"It is about understanding best and worst-case scenarios - and the fact that worst case is one of the most important things to keep track of when navigating through pandemics - regardless whether it be in Denmark, the EU, the USA or the WHO. If you are only presented with an average estimate for the development of an epidemic - not knowing how bad it possible can get, then it is difficult to act politically", says Professor Sune Lehmann, one of four authors of the article Fixed-time descriptive statistics underestimate extremes of epidemic curve ensembles just published in Nature Physics.
Researchers Jonas L. Juul, Kaare Græsbøll, Lasse Engbo Christiansen and Sune Lehmann, all from DTU Compute, act as advisors to the National Board of Health in Denmark during the corona crisis. And partly based on their own experience as advisors, they have become aware that the existing methods of projecting the development of epidemics such as COVID-19 have a problem in describing the extremes possibilities of the expected development.
"Disease outbreaks are fundamentally stochastic processes. The same disease introduced in the same population can infect a large number of people or disappear quickly without having a particular prevalence. It depends in part on coincidences," explains postdoc Jonas L. Juul.
It is precisely the unpredictability of epidemics which makes it so difficult to make the right decisions everywhere in society when it hits. How many beds and respirators will there be a need for? And how much can we reduce this demand by enforcing restrictions?
However, the general unpredictability is just one of many problems in estimating the development of an epidemic.
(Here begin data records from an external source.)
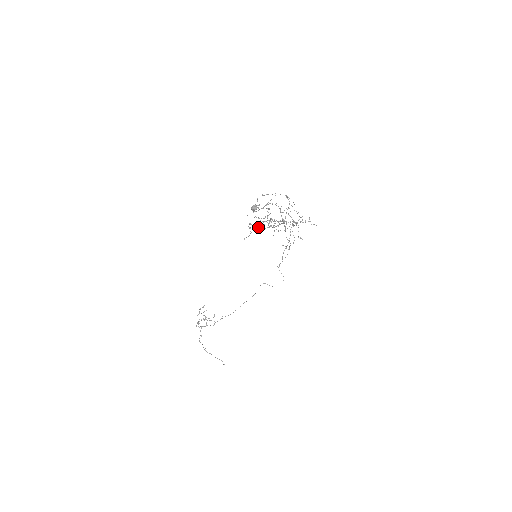
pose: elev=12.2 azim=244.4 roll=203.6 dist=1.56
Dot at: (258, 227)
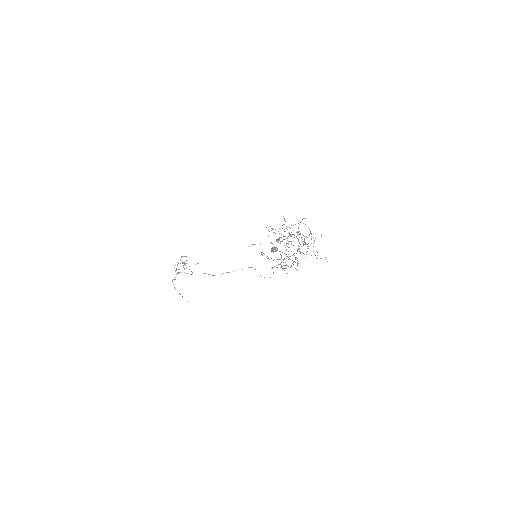
Dot at: occluded
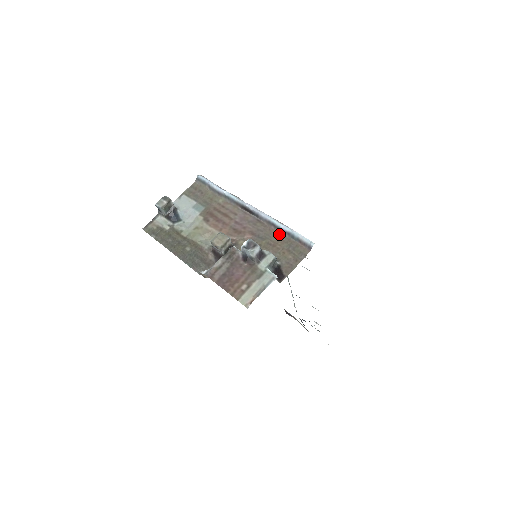
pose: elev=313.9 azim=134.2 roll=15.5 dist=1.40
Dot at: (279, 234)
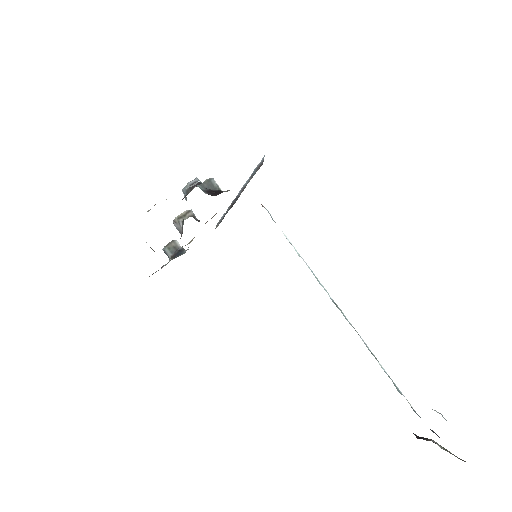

"It is not just the unpredictable nature of epidemics that makes it difficult to predict their course - it is also our lack of knowledge about the disease's characteristics and prevalence in society at any given time. Just to give a few concrete examples of this: there is typically no one who has any idea exactly when an outbreak has started, how many infected we have in an area on any given day, or in which regions the epidemic is getting a foothold right now. The only thing we know for sure is that when the health authorities discover an outbreak, it has been going on for a while, "says Lehmann.
The common way to deal with the lack of information, almost everywhere in the world, is to model many scenarios based on e.g. different numbers of unknown infections and starting times and then summarize by looking at each day separately and assessing the 'middle' predictions as the most likely outcomes of the day. If most input parameters give infection numbers of less than 4000 on Christmas Day, more than 4,000 new infected are subsequently assessed to be unlikely.
The 'day-based' way of making these predictions is used all over the world, and although the link between the development of an epidemic and specific dates is useful in some contexts, it systematically excludes data on how bad or mild the epidemic will be.
If all projections e.g. predict that the epidemic will peak at 4000 infected in one day, but none of the curves shows it on the same day, then on a given day it will be an extreme and therefore not included in any estimate.
"We, therefore, suggest making the summary 'curve-based': Instead of assessing which infection rates are probable or unlikely on individual days, we should look at one entire simulation at a time. Is the entire simulated infection curve probable or not? And based on that you can make a summary of the most likely curves for the development of the epidemic, "says Juul.
"By looking at entire prediction curves instead of individual days, you will get a more realistic estimate of how bad the epidemic can become. It is especially useful if you are trying to avoid the hospital system being overloaded," concludes Lehmann.